Di padre iraniano e madre italiana, è nato nel 1951 a Teheran, nello stessa palazzina dove aveva sede il settimanale Rafat, fondato da suo padre. Ha studiato Scienze Politiche in Italia e ha frequentato un corso di specializzazione sulla Psicologia dei Mezzi di Comunicazione all'Università di Francoforte. Dal 1976 lavoro come giornalista professionista. Ha lavorato e collaborato con giornali, radio e televisioni italiane, spagnole, britanniche, arabe, americane e iraniane. Si occupa di diritti umani e della libertà d'espressione e grazie al suo lavoro ha ricevuto vari riconoscimenti. Fra i suoi lavori, L’ultima primavera. La lotta per la libertà di informazione in Iran (2006), edito da Polistampa e Iran. La rivoluzione online, Cult Editore, 2010.


È nato a Teheran nel 1941, ma dal 1960 vive a Roma, dove ha studiato architettura e scienze politiche.
È stato per venti anni fra i quadri dirigenti della sinistra iraniana in esilio e ha partecipato all’opposizione iraniana al passato regime dello scià.

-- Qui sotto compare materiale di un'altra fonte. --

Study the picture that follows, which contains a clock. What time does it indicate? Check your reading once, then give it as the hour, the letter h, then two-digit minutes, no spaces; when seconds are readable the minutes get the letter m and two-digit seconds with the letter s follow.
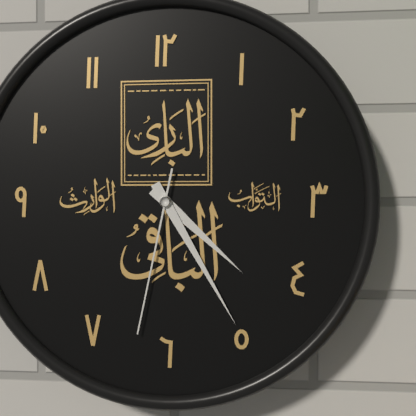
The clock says 4h25m32s
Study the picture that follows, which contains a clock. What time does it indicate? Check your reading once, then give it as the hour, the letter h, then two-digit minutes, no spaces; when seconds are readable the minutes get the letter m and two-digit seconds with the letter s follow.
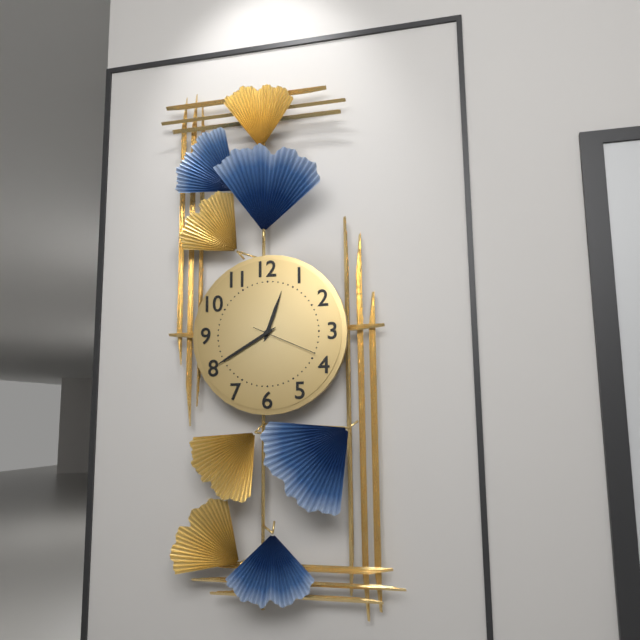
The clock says 12h40m19s
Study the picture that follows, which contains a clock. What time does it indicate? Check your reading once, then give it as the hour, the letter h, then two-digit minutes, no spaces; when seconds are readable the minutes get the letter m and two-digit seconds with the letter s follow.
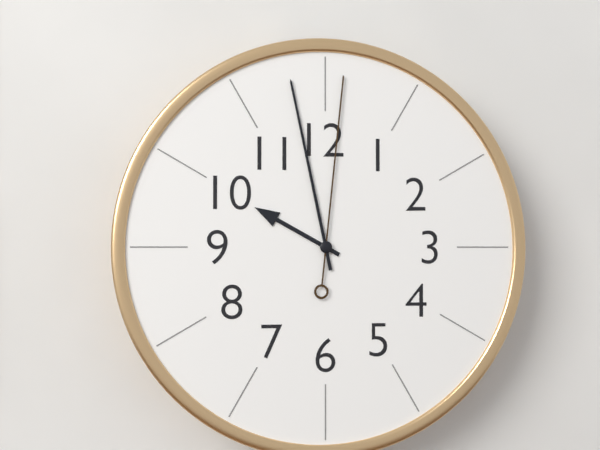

Ha cominciato l’attività giornalistica nel 1980, dopo la rivoluzione islamica, ed è esperto di politica mediorientale per il gruppo L'Espresso-Repubblica. Ha pubblicato saggi sul mondo iraniano e le biografie di Mohammad Mossadegh e dell’ayatollah Khomeini (Ed. Cei, 1974), Documenti di un dirottamento (Ed. Eri, 1988), sul caso dell’Achille Lauro, La grande casa di Monirrieh (Feltrinelli, 2004), ambientato in Iran fra gli anni Trenta e il periodo del conflitto con l’Iraq, L’estate è crudele (Feltrinelli, 2007), che racconta la storia di un amore di Parviz e Maryam, nato e finito ai tempi della repressione in Iran, I demoni del deserto (Nottetempo, 2011) e Il cuore del nemico (Cooper, 2009).